### Reading passage
Composer Listing - Bach Bach

(b Eisenach, 1685; d Leipzig, 1750). German composer and organist. The dramatic and emotional force of his music, as evidenced in the Passions, was remarkable in its day and has spoken to succeeding generations with increasing power. Suffice it to say that for many composers and for countless listeners, Bach's music is supreme.

 

Composer Listing - Bartok Bartok

(b Nagyszentmiklós, Hungary (now Romania), 1881; d NY, 1945). Hungarian composer, pianist, and folklorist. Bartók's music is a highly individual blend of elements transformed from his own admirations: Liszt, Strauss, Debussy and Stravinsky.

Composer Listing - Beethoven Beethoven

(b Bonn, 1770; d Vienna, 1827). German composer and pianist. Beethoven's significance in the history and development of music is immense. He emancipated and democratized the art, composing out of spiritual inner necessity rather than as provider of virtuoso display material. It is probably true to say that today his music is the most frequently performed of any composer's.

Composer Listing - Brahms Brahms

(b Hamburg, 1833; d Vienna, 1897). German composer and pianist. Brahms was a master in every form of composition except opera, which he never attempted. He eschewed programme-music and wrote in the classical forms, yet his nature was essentially romantic.

Composer Listing - Burgmuller Burgmuller

Burgmuller (1806-1874) was born into a German musical family: both his father and brother were also well-known composers. Settling in Paris after 1832, his light and intimate playing style won popularity in the salons of the day. Originally titled 25 Etudes faciles et progressives, composees et doigtees expressement pour l'etendue des petites mains, his Opus 100 pieces are perennial favorites among piano students and their teachers.

### Records provided
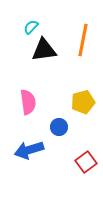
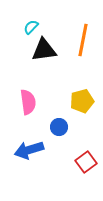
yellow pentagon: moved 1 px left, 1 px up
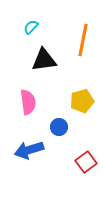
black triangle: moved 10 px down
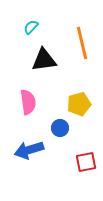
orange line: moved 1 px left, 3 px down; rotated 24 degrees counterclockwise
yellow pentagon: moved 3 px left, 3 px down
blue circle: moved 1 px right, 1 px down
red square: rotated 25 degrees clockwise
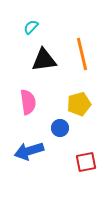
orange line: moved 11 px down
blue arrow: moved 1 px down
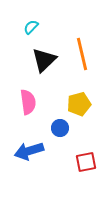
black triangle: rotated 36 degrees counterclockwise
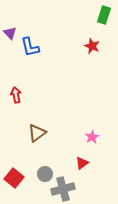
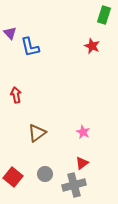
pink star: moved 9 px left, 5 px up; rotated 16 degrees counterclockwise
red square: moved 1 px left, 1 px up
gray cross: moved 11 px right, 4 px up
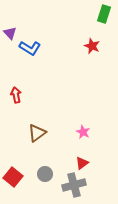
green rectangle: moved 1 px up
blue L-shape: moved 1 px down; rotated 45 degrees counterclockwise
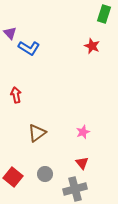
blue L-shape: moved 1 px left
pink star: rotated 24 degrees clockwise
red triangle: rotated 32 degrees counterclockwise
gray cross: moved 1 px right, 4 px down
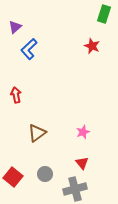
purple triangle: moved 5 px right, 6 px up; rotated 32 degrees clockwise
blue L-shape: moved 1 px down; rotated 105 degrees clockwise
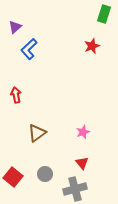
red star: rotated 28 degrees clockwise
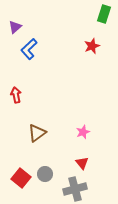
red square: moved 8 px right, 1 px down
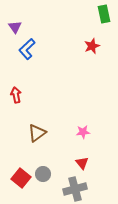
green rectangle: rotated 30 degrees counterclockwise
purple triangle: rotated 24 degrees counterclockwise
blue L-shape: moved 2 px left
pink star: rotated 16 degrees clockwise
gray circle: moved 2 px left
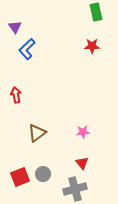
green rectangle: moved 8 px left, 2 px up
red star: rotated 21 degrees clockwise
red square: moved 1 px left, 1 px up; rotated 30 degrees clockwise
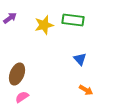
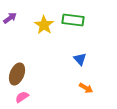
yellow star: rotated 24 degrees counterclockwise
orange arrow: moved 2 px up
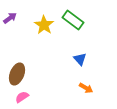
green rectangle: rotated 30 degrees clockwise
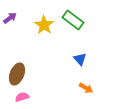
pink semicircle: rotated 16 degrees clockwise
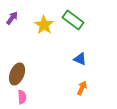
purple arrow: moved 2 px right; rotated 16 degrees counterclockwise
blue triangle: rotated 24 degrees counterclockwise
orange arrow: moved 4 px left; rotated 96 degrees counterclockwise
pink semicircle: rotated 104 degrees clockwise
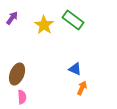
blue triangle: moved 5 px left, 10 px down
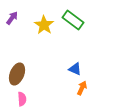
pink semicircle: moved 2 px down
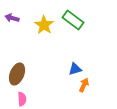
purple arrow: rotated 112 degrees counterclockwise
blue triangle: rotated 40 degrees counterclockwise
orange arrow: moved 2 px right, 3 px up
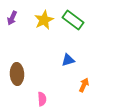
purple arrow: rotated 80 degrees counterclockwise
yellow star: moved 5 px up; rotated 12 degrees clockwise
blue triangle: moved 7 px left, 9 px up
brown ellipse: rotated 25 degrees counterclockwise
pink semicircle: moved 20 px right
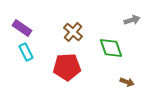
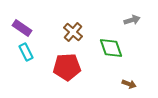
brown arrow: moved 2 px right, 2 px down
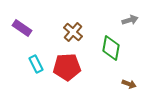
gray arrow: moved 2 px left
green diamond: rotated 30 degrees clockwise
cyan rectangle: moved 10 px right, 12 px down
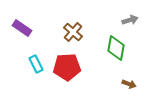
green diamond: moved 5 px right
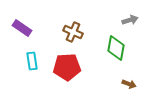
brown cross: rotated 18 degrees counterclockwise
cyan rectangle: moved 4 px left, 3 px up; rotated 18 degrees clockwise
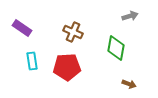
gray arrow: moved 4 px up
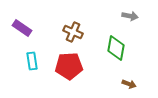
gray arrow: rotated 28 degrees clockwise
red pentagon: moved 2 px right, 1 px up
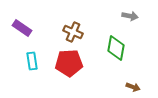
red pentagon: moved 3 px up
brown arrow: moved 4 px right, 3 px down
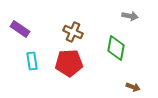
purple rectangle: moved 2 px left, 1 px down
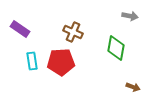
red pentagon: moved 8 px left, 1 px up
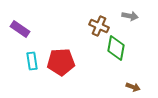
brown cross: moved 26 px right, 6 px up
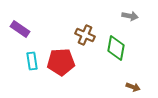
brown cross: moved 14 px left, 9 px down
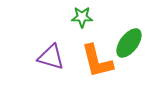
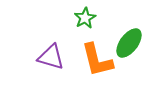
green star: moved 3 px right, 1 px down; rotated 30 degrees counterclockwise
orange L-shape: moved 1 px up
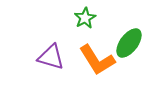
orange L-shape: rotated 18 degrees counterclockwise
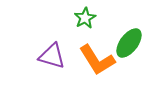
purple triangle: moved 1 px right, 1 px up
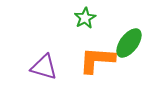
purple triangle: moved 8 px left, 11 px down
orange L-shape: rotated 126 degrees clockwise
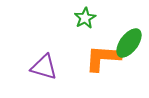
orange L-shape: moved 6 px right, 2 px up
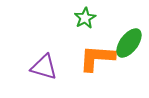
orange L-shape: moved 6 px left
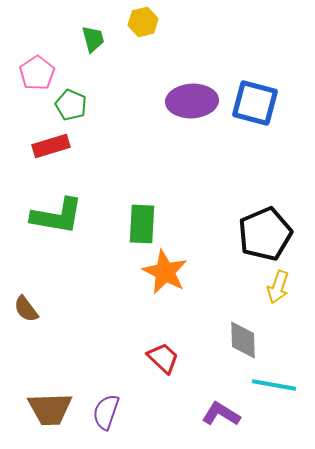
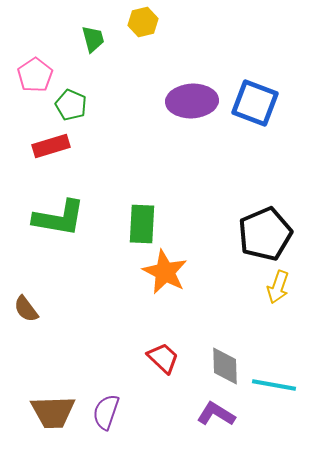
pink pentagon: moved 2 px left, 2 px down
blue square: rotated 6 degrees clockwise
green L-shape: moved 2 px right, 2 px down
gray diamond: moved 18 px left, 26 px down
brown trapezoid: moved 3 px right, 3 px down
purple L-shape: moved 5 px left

### Stated problem 1
Do these statements agree with the composer listings? Answer yes or no for each, quoting the deciding words. (a) Brahms composed several operas. (b) Burgmuller settled in Paris after 1832. (c) Beethoven died in Vienna.
### Stated problem 2
Please pick up the composer listings where they stop and continue them.
The items above come from a separate source.

### Reply 1
(a) No: "except opera, which he never attempted."
(b) Yes: "Settling in Paris after 1832".
(c) Yes: "d Vienna, 1827".

### Reply 2
Composer Listing - Chopin Chopin

(b Zelazowa Wola, 1810; d Paris, 1849). Polish composer and pianist. His playing was both powerful and rhythmically subtle, with astonishing evenness of touch. There are bold, prophetic passages in his music, ornamentation derived from his admiration for it.

Composer Listing - Clementi Clementi

(b Rome, 1752; d Evesham, 1832). English pianist and composer of Italian birth. Composed collection of 100 studies, Gradus ad Parnassum, which remains a foundation of pianoforte technique. Composed over 100 piano sonatas, some of them valued highly by Beethoven, whom Clementi met in 1807

Composer Listing - Czerny Czerny

(b. Vienna 1791, d. Vienna 1857) A young student of Beethoven, it is not an overstatement to say that Czerny was a central figure in the transmission of Beethoven's legacy to a new generation of composers. However, his most valuable contribution to generations of pianists through his systematic composition of thousands of technical studies remains his most enduring creation.

Composer Listing - Debussy Debussy

(b St Germain-en-Laye, 1862; d Paris, 1918). French composer and critic. Debussy was among the greatest and most important of 20th-century composers both by reason of his own achievement and by the paths he opened for others to explore, hence the homage to him paid by later composers such as Boulez, Messiaen, Webern, Bartók, Stravinsky, and many others.

Composer Listing - Dvorak Dvorak

(b Nelahozeves, Bohemia, 1841; d Prague, 1904). Czech (Bohem.) composer. Dvořák's music is a particularly happy result of the major influences on his art: Wagner, Brahms, and folk music. His innate gift for melody was Schubertian and his felicitous orchestration, often reflecting natural and pastoral elements, is of an art that conceals art. His mastery of form and his contrapuntal and harmonic skill are the manifestations of a powerful musical intellect.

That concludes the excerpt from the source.